*Available data*
■ ■ ■
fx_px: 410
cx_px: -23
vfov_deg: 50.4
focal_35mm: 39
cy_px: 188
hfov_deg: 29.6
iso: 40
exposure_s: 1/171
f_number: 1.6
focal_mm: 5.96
■ ■ ■
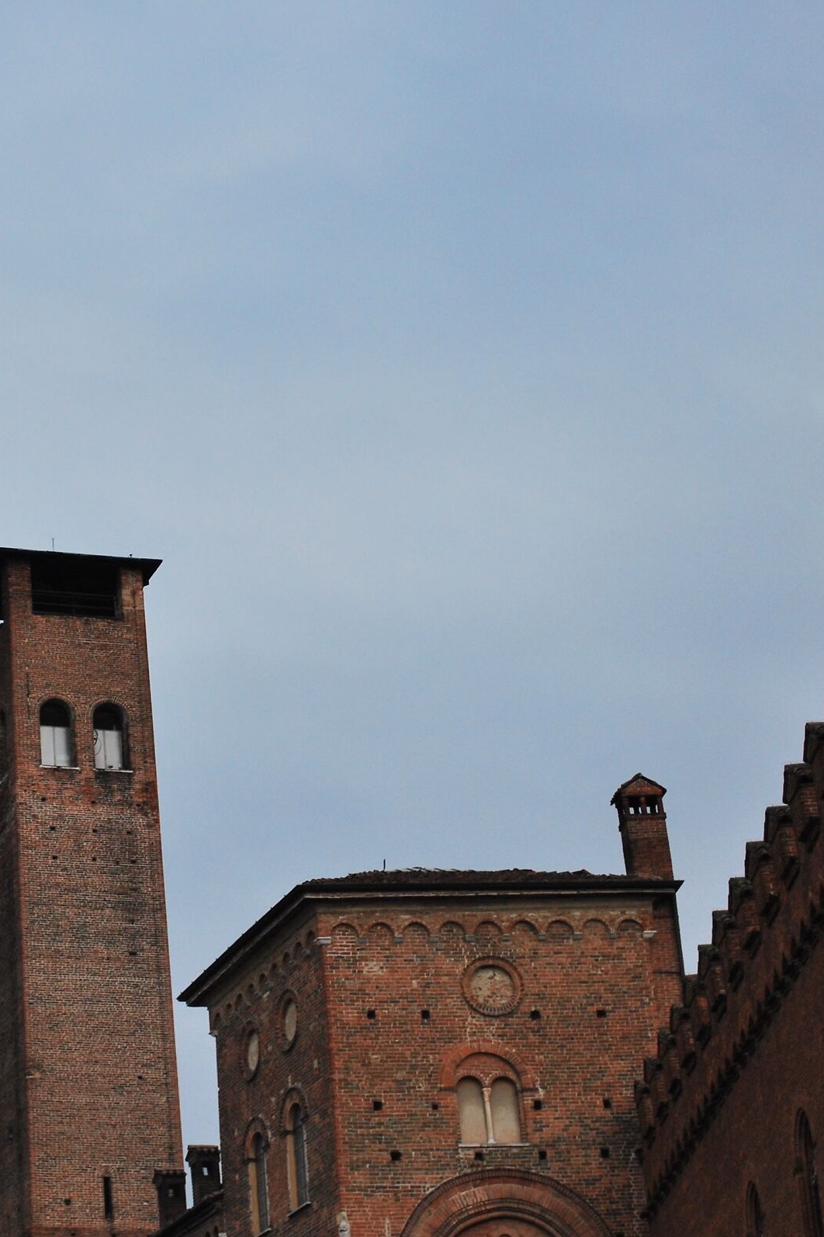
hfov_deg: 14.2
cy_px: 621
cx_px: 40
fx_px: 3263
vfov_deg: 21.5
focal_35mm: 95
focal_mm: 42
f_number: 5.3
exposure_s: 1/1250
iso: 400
■ ■ ■
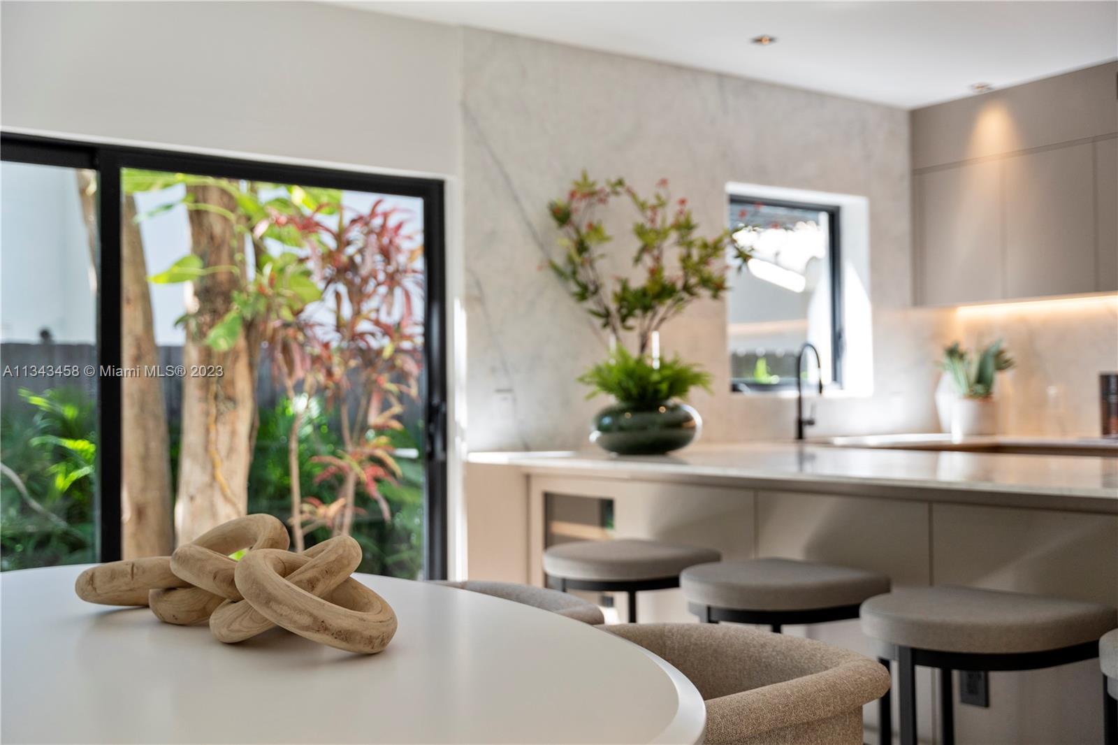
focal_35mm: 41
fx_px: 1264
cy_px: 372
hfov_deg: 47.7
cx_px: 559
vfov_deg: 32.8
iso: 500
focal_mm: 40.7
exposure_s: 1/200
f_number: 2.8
■ ■ ■
*Directions*
Above are some records; copy exactly the lines from the one with "focal_35mm: 41" through the one with "f_number: 2.8", both included, and no others.

*Solution to this task*
focal_35mm: 41
fx_px: 1264
cy_px: 372
hfov_deg: 47.7
cx_px: 559
vfov_deg: 32.8
iso: 500
focal_mm: 40.7
exposure_s: 1/200
f_number: 2.8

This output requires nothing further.